GIVEN TEXT
>>

Thanks everyone for providing a clear example on how to do this!

I've tried implementing this myself though and I'm seeing some behaviour I don't understand. I'm hoping someone here can sort it out better than I can, or can confirm if the same thing is happening for you (I'm using Xcode 13.2.1 running on an iOS 15.2.1 iPhone).

If the timeout child task finishes first, the TimedOutError() is thrown by that task. It is correctly propagated out of the TaskGroup, BUT then it just stops - it doesn't get rethrown by the withTimeout function until the work task completes. If the work task eventually completes, then the exception from withTimeout does at that point get thrown back up the call stack.

I'm not sure what's going on, but it feels like the throw is waiting for the task group to unlock or something and that doesn't happen until the work task returns.

I have a feeling that the problem may actually be in my work task, but I don't see it. Am I somehow blocking a thread or something? It is something like this:

	func startup(timeoutAt deadline: Date = Date().advanced(by: 5)) async throws {
		do {
			try await withTimeLimit(deadline: deadline, do: {
				try self.checkForForceUpgrade()
				let tokens = try await self.services.tokenRefresher.requestValidTokens()
				let channel = try await self.services.serviceC.doStuff()
				try await self.services.serviceA.connect()

<<

TASK INSTRUCTIONS
a. Answer from the forum post:
(i) Which Xcode version is the poster using?
(ii) What error does the timeout child task throw when it finishes first?
(iii) What is the default value of the deadline parameter in the startup function?
b. Can you retype the stretch of the forum post from "I have a feeling" through "try await self.services.serviceA.connect()"?
The data that comes next is separate material, unrelated to the forum post.

DATASET ENTRIES
>>

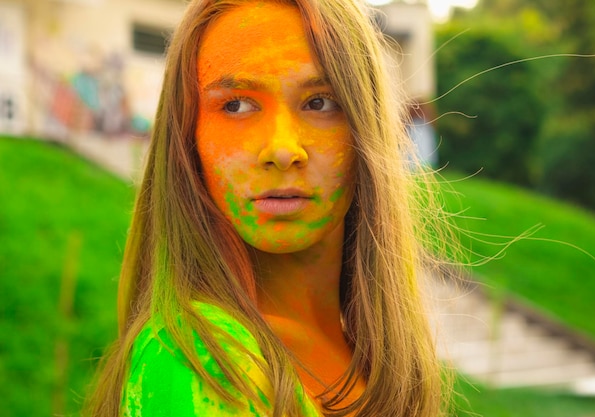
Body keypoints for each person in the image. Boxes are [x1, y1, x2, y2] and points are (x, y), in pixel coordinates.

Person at [86, 0, 453, 415]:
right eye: (237, 105)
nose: (282, 149)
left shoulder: (377, 357)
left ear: (365, 131)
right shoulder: (199, 361)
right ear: (188, 140)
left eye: (320, 103)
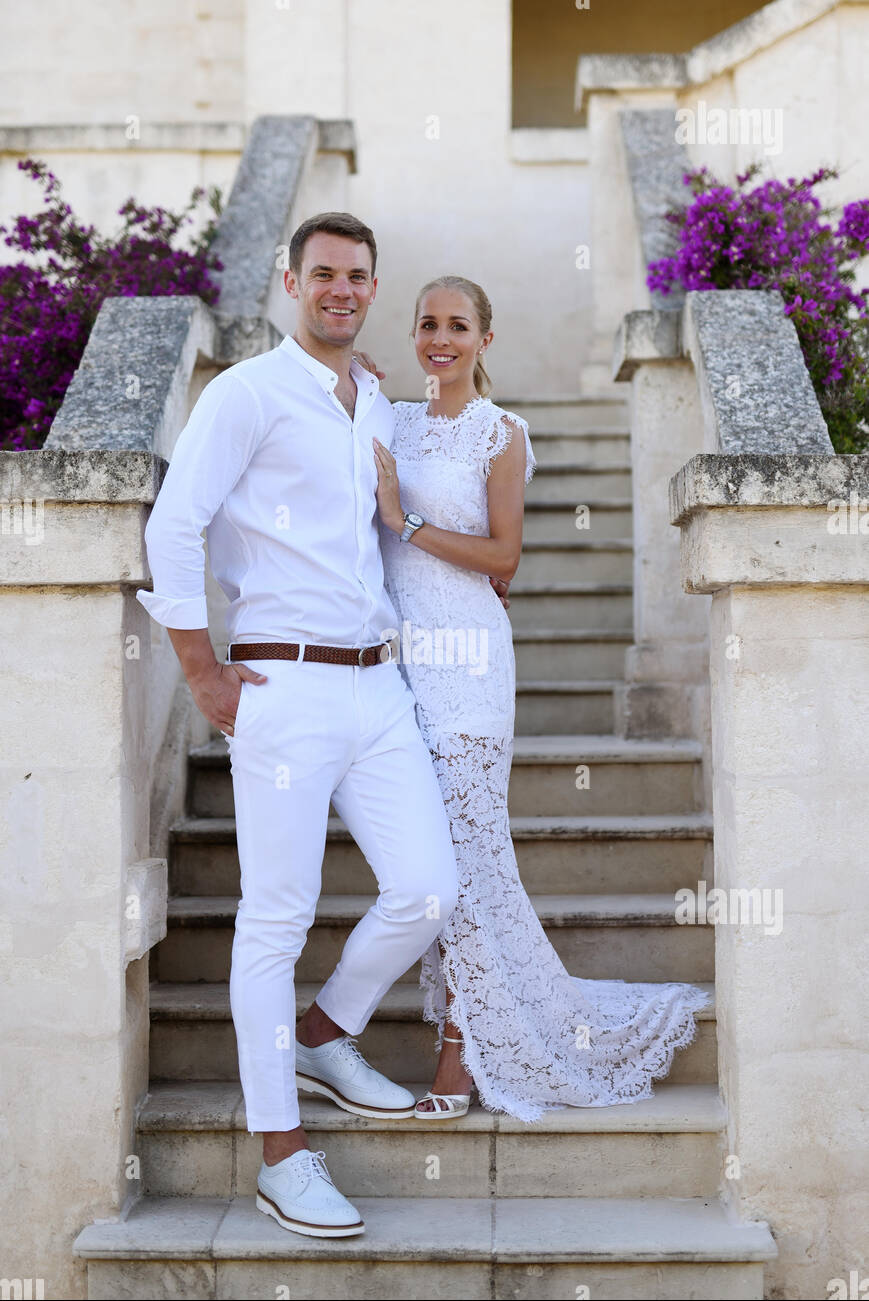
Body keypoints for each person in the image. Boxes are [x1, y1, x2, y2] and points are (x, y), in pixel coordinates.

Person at [135, 214, 467, 1238]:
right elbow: (174, 523)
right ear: (289, 281)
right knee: (275, 919)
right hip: (280, 689)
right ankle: (282, 1151)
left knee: (426, 886)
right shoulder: (244, 393)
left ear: (372, 287)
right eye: (321, 273)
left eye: (357, 276)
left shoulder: (369, 394)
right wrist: (201, 669)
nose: (339, 289)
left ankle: (325, 1033)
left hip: (377, 689)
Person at [372, 275, 711, 1123]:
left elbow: (503, 560)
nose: (439, 339)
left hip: (471, 667)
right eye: (426, 324)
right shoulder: (391, 422)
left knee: (469, 860)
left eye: (457, 325)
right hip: (403, 666)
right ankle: (493, 1026)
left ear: (485, 338)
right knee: (437, 870)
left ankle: (460, 1056)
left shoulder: (501, 434)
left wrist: (402, 522)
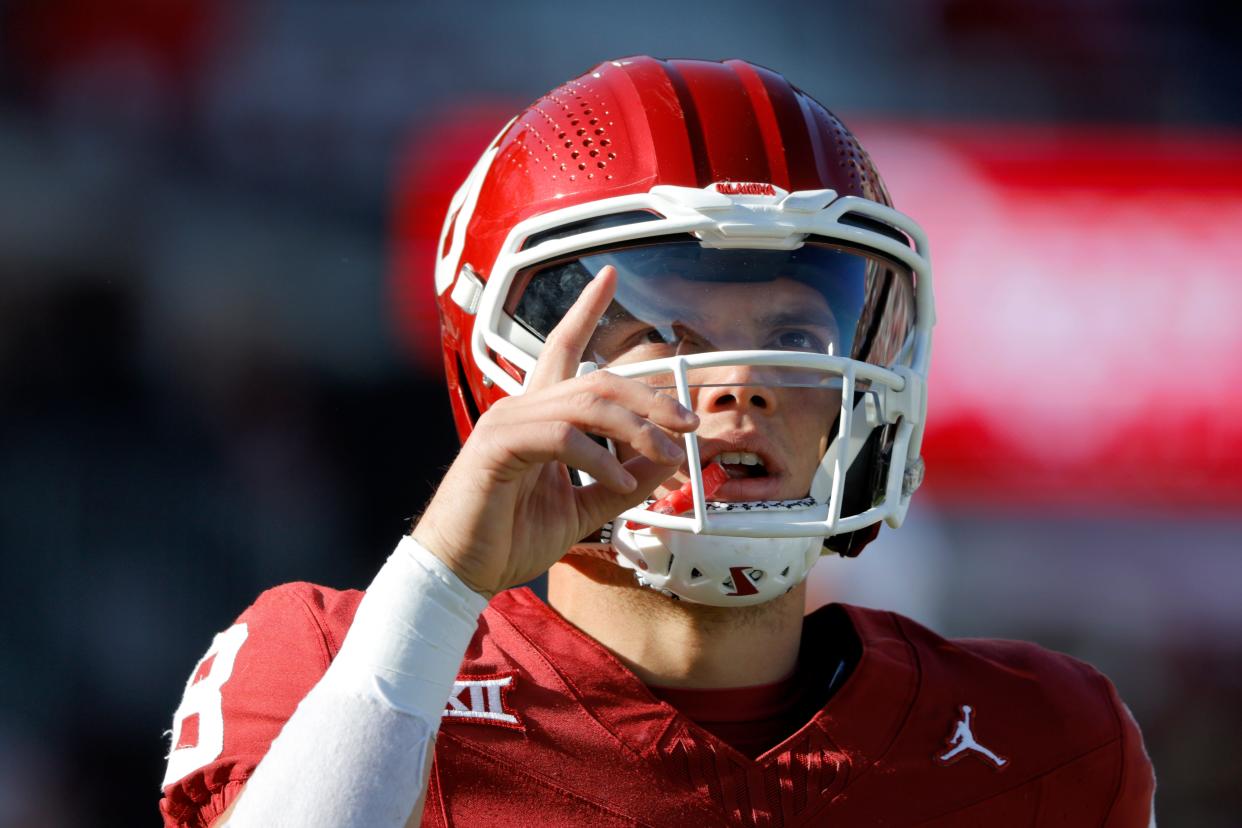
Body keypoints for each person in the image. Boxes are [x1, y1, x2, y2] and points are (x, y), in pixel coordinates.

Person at [159, 57, 1156, 827]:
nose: (743, 382)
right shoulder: (334, 664)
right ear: (512, 362)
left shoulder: (1047, 742)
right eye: (664, 332)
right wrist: (438, 589)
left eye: (795, 337)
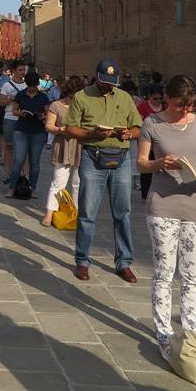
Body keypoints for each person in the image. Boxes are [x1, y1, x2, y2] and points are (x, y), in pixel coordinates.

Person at [136, 75, 196, 361]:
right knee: (164, 272)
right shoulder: (152, 124)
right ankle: (164, 334)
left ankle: (191, 335)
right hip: (163, 205)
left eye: (190, 105)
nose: (185, 111)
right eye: (179, 105)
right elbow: (141, 164)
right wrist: (160, 163)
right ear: (167, 99)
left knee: (191, 276)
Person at [64, 58, 142, 283]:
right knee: (88, 212)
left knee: (123, 212)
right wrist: (91, 134)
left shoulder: (125, 98)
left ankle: (124, 262)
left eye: (111, 82)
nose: (108, 86)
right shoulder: (82, 97)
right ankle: (82, 261)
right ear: (96, 77)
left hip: (121, 158)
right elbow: (70, 129)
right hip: (92, 156)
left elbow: (137, 126)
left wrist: (130, 133)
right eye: (104, 81)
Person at [42, 75, 83, 226]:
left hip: (80, 146)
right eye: (73, 96)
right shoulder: (56, 105)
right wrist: (60, 129)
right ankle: (49, 214)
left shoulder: (84, 107)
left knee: (78, 183)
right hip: (63, 145)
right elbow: (49, 126)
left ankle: (77, 213)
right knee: (58, 181)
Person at [4, 71, 49, 198]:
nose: (32, 89)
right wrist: (21, 113)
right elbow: (14, 111)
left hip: (38, 132)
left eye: (34, 86)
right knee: (18, 160)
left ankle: (32, 188)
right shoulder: (21, 95)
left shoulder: (43, 97)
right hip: (21, 130)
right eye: (30, 86)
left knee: (34, 162)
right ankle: (12, 187)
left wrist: (42, 116)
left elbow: (47, 114)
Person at [0, 61, 27, 179]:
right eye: (20, 70)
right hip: (10, 117)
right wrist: (11, 98)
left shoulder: (27, 85)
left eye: (23, 70)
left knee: (23, 147)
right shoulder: (7, 85)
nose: (22, 72)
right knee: (9, 146)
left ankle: (23, 173)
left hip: (23, 118)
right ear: (14, 71)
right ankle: (7, 171)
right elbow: (1, 102)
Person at [137, 83, 165, 200]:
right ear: (149, 96)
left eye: (160, 98)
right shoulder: (142, 107)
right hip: (147, 142)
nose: (158, 101)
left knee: (162, 168)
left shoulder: (165, 107)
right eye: (155, 98)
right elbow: (138, 123)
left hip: (161, 141)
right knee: (146, 168)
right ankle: (145, 195)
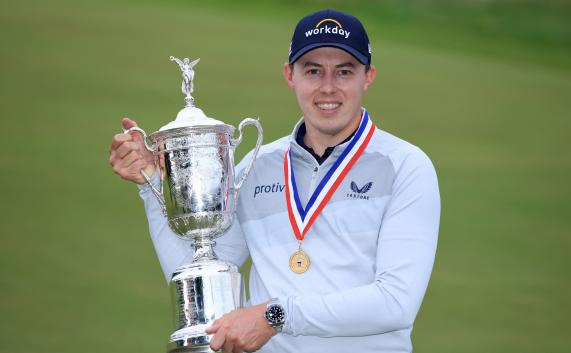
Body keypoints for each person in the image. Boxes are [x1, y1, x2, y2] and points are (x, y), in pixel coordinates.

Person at [109, 9, 440, 353]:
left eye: (344, 71)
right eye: (313, 71)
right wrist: (150, 184)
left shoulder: (405, 166)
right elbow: (196, 273)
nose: (328, 87)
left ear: (368, 77)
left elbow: (396, 302)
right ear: (290, 75)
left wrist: (274, 316)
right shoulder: (257, 165)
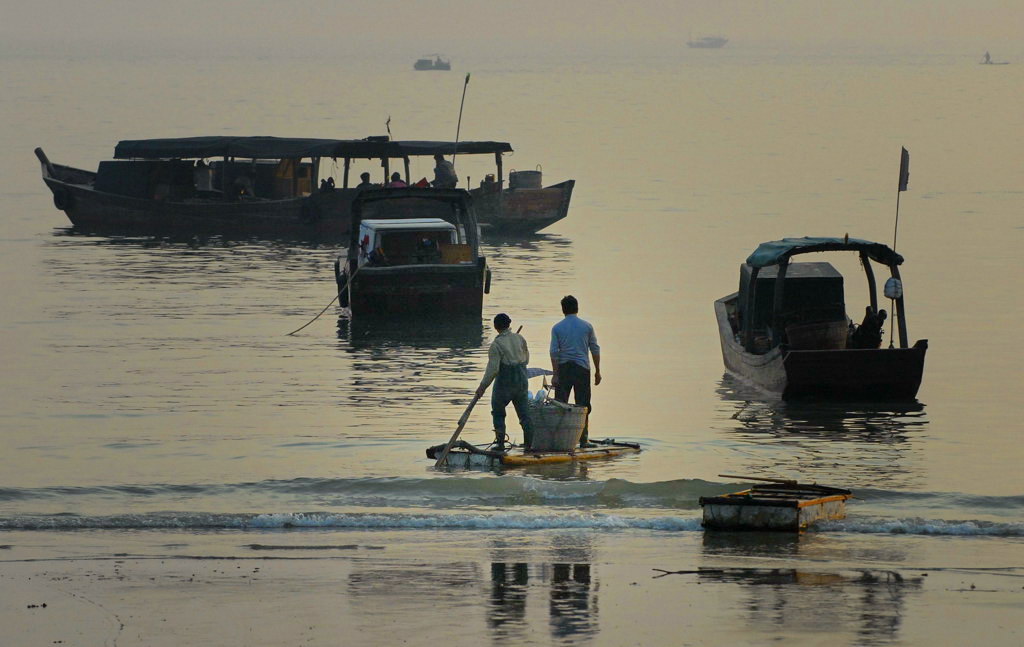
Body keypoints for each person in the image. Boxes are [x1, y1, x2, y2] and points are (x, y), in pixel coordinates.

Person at [476, 313, 533, 450]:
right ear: (509, 324)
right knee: (524, 414)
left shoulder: (496, 345)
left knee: (498, 412)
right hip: (521, 380)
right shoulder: (520, 338)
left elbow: (493, 370)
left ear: (496, 327)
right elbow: (526, 360)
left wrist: (482, 387)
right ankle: (529, 444)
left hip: (505, 383)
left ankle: (500, 444)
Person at [549, 295, 600, 447]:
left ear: (563, 309)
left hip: (564, 368)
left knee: (560, 404)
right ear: (577, 308)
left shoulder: (557, 327)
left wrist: (555, 374)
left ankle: (559, 440)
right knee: (583, 404)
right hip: (582, 369)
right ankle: (583, 440)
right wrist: (598, 371)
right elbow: (595, 349)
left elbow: (553, 352)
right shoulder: (587, 326)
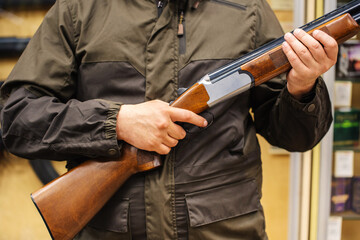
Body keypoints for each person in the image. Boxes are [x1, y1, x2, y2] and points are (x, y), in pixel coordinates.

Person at [0, 0, 337, 239]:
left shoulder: (248, 9)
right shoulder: (80, 8)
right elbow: (17, 118)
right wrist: (116, 122)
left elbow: (295, 137)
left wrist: (302, 86)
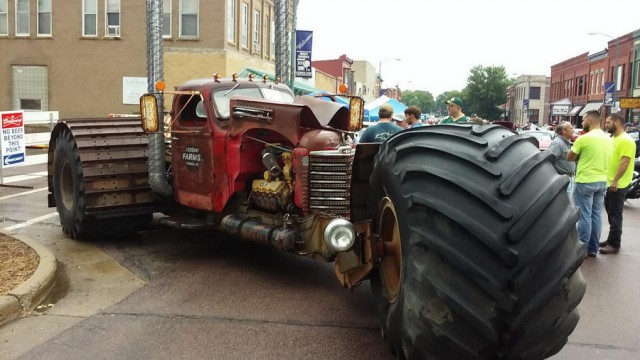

<<

ANSWERS BELOW
a.
(i) Xcode 13.2.1
(ii) TimedOutError()
(iii) Date().advanced(by: 5)

b.
I have a feeling that the problem may actually be in my work task, but I don't see it. Am I somehow blocking a thread or something? It is something like this:

	func startup(timeoutAt deadline: Date = Date().advanced(by: 5)) async throws {
		do {
			try await withTimeLimit(deadline: deadline, do: {
				try self.checkForForceUpgrade()
				let tokens = try await self.services.tokenRefresher.requestValidTokens()
				let channel = try await self.services.serviceC.doStuff()
				try await self.services.serviceA.connect()